# WHAT THE EXERCISE ASKS
Set down exactly the lines from the one containing "right shoulder: (123, 253)" through the last line of the records below, both included, and nothing else.

# Saved data entries
******

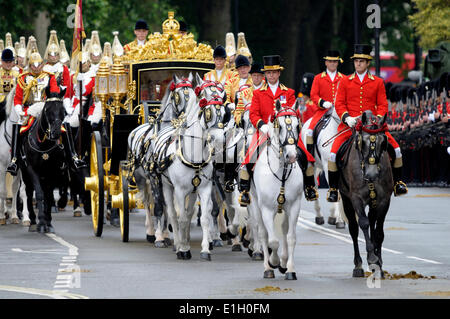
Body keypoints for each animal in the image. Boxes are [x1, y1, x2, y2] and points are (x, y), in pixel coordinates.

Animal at [19, 87, 67, 232]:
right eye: (47, 109)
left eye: (63, 110)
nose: (56, 133)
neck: (43, 144)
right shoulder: (32, 169)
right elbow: (39, 194)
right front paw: (40, 222)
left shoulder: (52, 171)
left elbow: (48, 195)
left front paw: (48, 222)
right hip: (25, 174)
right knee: (29, 193)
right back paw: (32, 221)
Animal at [250, 100, 302, 280]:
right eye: (279, 125)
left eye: (297, 125)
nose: (291, 156)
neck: (281, 172)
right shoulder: (266, 208)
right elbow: (272, 240)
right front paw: (273, 262)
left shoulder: (294, 206)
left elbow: (291, 237)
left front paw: (290, 268)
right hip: (255, 204)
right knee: (263, 233)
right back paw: (268, 267)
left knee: (285, 231)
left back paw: (284, 262)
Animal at [340, 111, 392, 278]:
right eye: (362, 142)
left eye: (383, 142)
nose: (371, 174)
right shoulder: (356, 198)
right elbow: (363, 223)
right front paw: (372, 258)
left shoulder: (383, 200)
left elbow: (378, 231)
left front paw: (379, 264)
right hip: (346, 199)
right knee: (354, 229)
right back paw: (358, 265)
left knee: (372, 222)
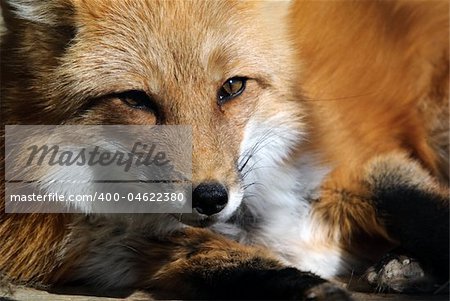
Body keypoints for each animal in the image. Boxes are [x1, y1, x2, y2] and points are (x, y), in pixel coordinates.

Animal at [0, 0, 448, 298]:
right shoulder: (123, 253)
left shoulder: (347, 159)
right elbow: (234, 265)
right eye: (136, 100)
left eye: (232, 87)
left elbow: (419, 210)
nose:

******

# WRITTEN ANSWER
right shoulder: (123, 253)
left shoulder: (347, 159)
right elbow: (234, 265)
right eye: (136, 100)
left eye: (232, 87)
left elbow: (419, 210)
nose:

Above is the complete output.